#### [Exercises]
1. Starting at the words "The postoperative protocol" and stopping after "(Weeks 0 to 2)", copy the postoperative protocol with "first MTP arthrodesis" changed to "first MTP fusion".
2. According to the postoperative protocol, when are radiographs obtained to assess consolidation of the first MTP arthrodesis?

The postoperative protocol is designed to protect the first MTP arthrodesis and maintain the alignment of the lesser rays while allowing soft tissues to heal.

Phase 1 Acute Healing (Weeks 0 to 2)

The patient is placed in a bulky Jones dressing and a rigid postoperative shoe or fracture boot. Weight-bearing is typically restricted to heel-touch or non-weight-bearing with crutches/walker to prevent bending forces across the first MTP joint and to avoid pin tract irritation. Elevation is critical to mitigate edema.

Phase 2 Intermediate Phase (Weeks 2 to 6)

At the 2-week mark, sutures are removed. The percutaneous K-wires in the lesser toes require routine pin care (e.g., alcohol or betadine swabs) to prevent pin tract infections. The patient may transition to protected weight-bearing through the heel and lateral border of the foot in a stiff-soled surgical shoe.

Phase 3 Pin Removal and Progression (Weeks 4 to 8)

The lesser toe K-wires are typically removed in the clinic between 4 and 6 weeks postoperatively, depending on the stability of the soft tissues. Following pin removal, toe taping or strapping may be utilized to maintain alignment. Radiographs are obtained at 6 to 8 weeks to assess the consolidation of the first MTP arthrodesis. Once clinical and radiographic union is progressing, the patient is transitioned into a wide-toe box, accommodative shoe.

Phase 4 Long Term Management (Months 3 and Beyond)

Maximal medical improvement may take 6 to 12 months. Patients are highly encouraged to utilize custom-molded orthotics with metatarsal pads to distribute plantar pressures evenly and protect the resected lesser metatarsal stumps. Continued rheumatologic follow-up is necessary for systemic disease control.

Summary of Key Literature and Guidelines

The evolution of rheumatoid forefoot reconstruction is well documented in orthopedic literature. Early procedures, such as the Clayton procedure (pan-metatarsal head resection including the first metatarsal) and the Mayo procedure, often resulted in a shortened, unstable medial column and high rates of recurrent deformity.

#### [Dataset items]
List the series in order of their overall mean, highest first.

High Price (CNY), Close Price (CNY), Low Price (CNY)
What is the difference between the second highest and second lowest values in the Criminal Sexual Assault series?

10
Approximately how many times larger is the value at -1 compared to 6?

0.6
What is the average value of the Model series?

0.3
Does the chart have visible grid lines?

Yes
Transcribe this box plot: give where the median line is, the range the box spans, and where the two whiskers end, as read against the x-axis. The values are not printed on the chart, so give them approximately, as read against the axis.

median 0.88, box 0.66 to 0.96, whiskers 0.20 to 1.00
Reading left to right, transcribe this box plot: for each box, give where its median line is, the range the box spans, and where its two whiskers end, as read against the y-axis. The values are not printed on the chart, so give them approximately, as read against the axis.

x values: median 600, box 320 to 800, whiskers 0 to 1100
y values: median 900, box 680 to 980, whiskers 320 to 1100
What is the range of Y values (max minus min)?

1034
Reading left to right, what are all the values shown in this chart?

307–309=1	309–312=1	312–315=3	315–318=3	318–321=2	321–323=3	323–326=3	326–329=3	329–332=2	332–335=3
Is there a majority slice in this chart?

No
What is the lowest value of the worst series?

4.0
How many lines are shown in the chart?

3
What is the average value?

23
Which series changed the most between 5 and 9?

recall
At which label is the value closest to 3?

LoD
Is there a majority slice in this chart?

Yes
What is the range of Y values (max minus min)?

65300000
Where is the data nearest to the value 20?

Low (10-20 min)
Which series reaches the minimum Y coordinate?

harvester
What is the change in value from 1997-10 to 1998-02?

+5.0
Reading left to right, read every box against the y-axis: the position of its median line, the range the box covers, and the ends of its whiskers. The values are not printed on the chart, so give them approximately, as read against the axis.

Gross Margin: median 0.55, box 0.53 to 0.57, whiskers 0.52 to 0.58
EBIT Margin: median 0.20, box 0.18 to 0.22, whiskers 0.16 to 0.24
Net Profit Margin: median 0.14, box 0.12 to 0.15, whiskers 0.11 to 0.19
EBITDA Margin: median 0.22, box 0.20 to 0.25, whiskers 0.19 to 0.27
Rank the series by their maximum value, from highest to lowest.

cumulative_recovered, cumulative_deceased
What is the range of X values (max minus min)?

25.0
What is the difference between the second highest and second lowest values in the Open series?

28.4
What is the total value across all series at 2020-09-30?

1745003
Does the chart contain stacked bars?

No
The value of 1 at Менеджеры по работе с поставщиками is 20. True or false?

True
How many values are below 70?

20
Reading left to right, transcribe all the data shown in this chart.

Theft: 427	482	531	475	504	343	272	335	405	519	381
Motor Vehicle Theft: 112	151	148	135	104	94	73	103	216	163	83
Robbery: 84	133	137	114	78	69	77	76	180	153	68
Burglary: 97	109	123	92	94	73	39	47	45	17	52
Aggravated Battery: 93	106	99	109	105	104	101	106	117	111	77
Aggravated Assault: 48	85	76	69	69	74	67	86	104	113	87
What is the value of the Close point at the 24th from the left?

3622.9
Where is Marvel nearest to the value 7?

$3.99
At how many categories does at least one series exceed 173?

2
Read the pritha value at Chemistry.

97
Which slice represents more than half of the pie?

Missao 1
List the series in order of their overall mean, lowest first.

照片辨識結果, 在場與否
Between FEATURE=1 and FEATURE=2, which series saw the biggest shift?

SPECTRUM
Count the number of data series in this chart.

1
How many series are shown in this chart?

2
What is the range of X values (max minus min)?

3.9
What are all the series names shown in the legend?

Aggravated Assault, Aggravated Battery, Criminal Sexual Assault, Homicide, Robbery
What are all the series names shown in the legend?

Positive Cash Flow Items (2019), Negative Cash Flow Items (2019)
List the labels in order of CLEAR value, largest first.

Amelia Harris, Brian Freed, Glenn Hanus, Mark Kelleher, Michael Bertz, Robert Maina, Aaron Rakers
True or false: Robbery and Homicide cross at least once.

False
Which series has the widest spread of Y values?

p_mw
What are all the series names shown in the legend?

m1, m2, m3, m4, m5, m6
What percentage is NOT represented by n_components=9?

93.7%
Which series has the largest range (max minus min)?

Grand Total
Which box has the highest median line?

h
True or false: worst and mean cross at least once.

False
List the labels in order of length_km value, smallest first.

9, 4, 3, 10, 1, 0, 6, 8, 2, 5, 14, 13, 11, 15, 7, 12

#### [Solutions for each task]
1.
The postoperative protocol is designed to protect the first MTP fusion and maintain the alignment of the lesser rays while allowing soft tissues to heal.

Phase 1 Acute Healing (Weeks 0 to 2)

2. At 6 to 8 weeks.